First American Indian prelate, Bishop Donald Pelotte, dies at age 64

WASHINGTON – Retired Bishop Donald E. Pelotte of Gallup, N.M., the first American Indian bishop in the United States, died Jan. 7 at a Florida hospital. He was 64.

Bishop Pelotte had been head of the Gallup Diocese for 18 years before resigning because of health problems in 2008. In July 2007 the bishop was severely injured in an incident at his Gallup home, spending months afterward in neurological hospitals and rehabilitation centers in Arizona, Texas and Florida.
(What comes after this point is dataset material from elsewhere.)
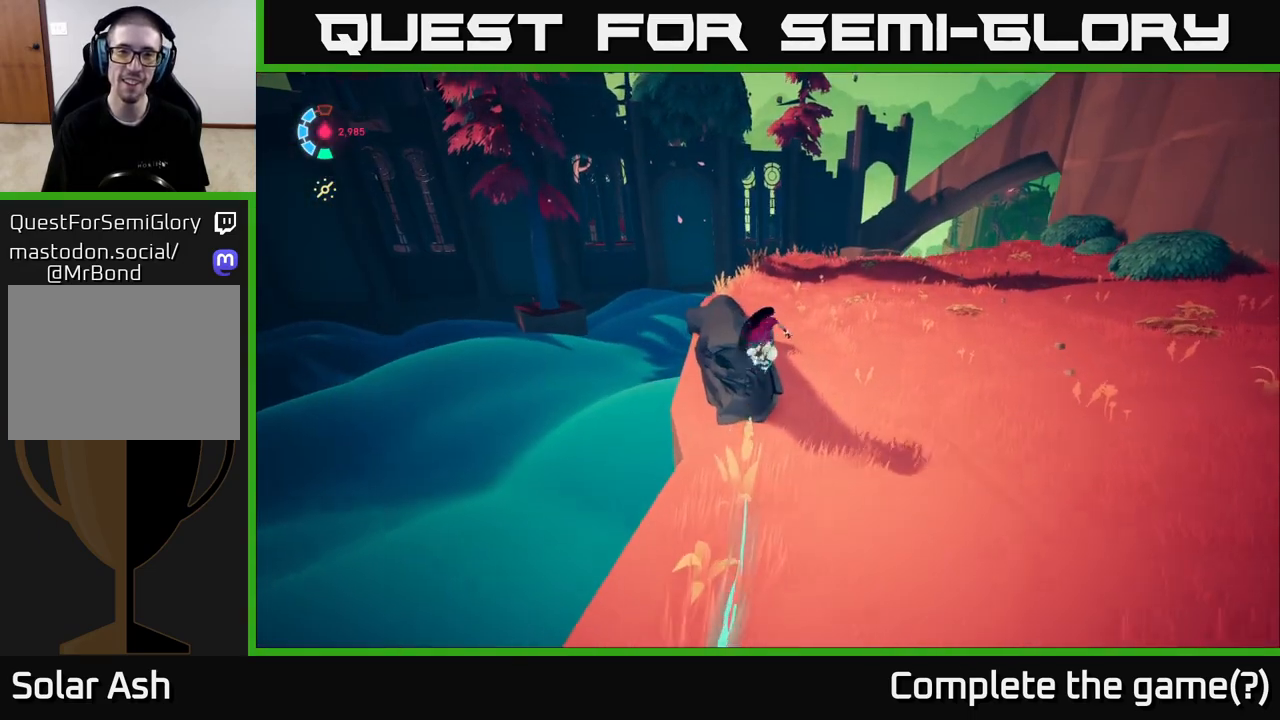
{"buttons": ["L2"], "left_stick": "up", "right_stick": "center", "events": [[133, "left_stick", "up-right"], [233, "R2", "up"], [283, "right_stick", "right"], [383, "left_stick", "up"], [483, "right_stick", "center"]]}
According to the Albuquerque Journal newspaper, Gallup diocesan spokesman Lee Lamb said Bishop Pelotte’s death was not related to those injuries. He had been hospitalized since Dec. 27 at Holy Cross Hospital in Fort Lauderdale, near where he had lived since retirement. No further details about his illness were released.

Bishop Pelotte was named coadjutor of Gallup in 1986 at the age of 40. His outdoor ordination ceremony at Red Rock State Park Arena was a joyous cultural celebration that included dancers and singers in native dress from American Indian tribes across the Southwest as well as representatives of his own Abenaki tribe from Maine.
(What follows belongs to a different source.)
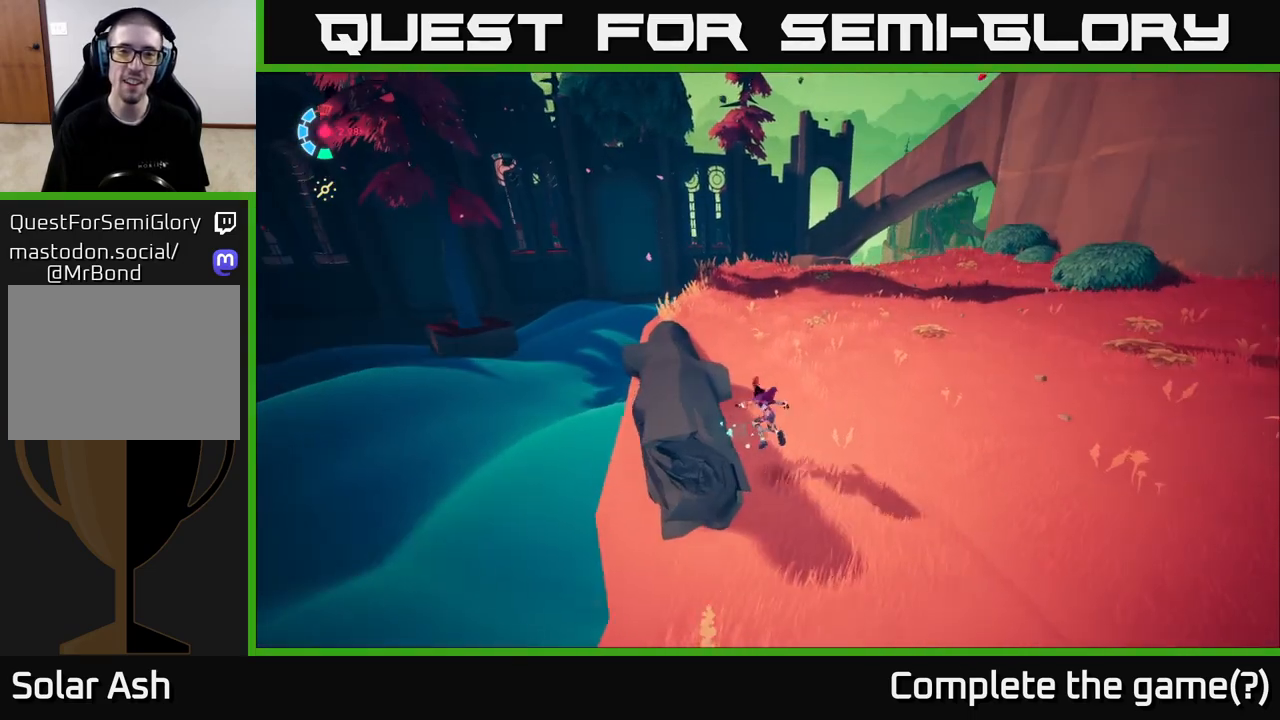
{"buttons": ["L2", "R2"], "left_stick": "up", "right_stick": "center", "events": [[83, "R2", "down"]]}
He became head of the Gallup Diocese in 1990 upon the retirement of Bishop Jerome Hastrich. By that time, Archbishop Charles J. Chaput, a member of the Prairie Band Potawatomi Tribe, had been installed as head of the Denver Archdiocese, making him the first American Indian to head a diocese.

Bishop Pelotte was born April 13, 1945, in Waterville, Maine. His father, Norris Pelotte, was Abenaki and his mother, Margaret, was of French-Canadian descent.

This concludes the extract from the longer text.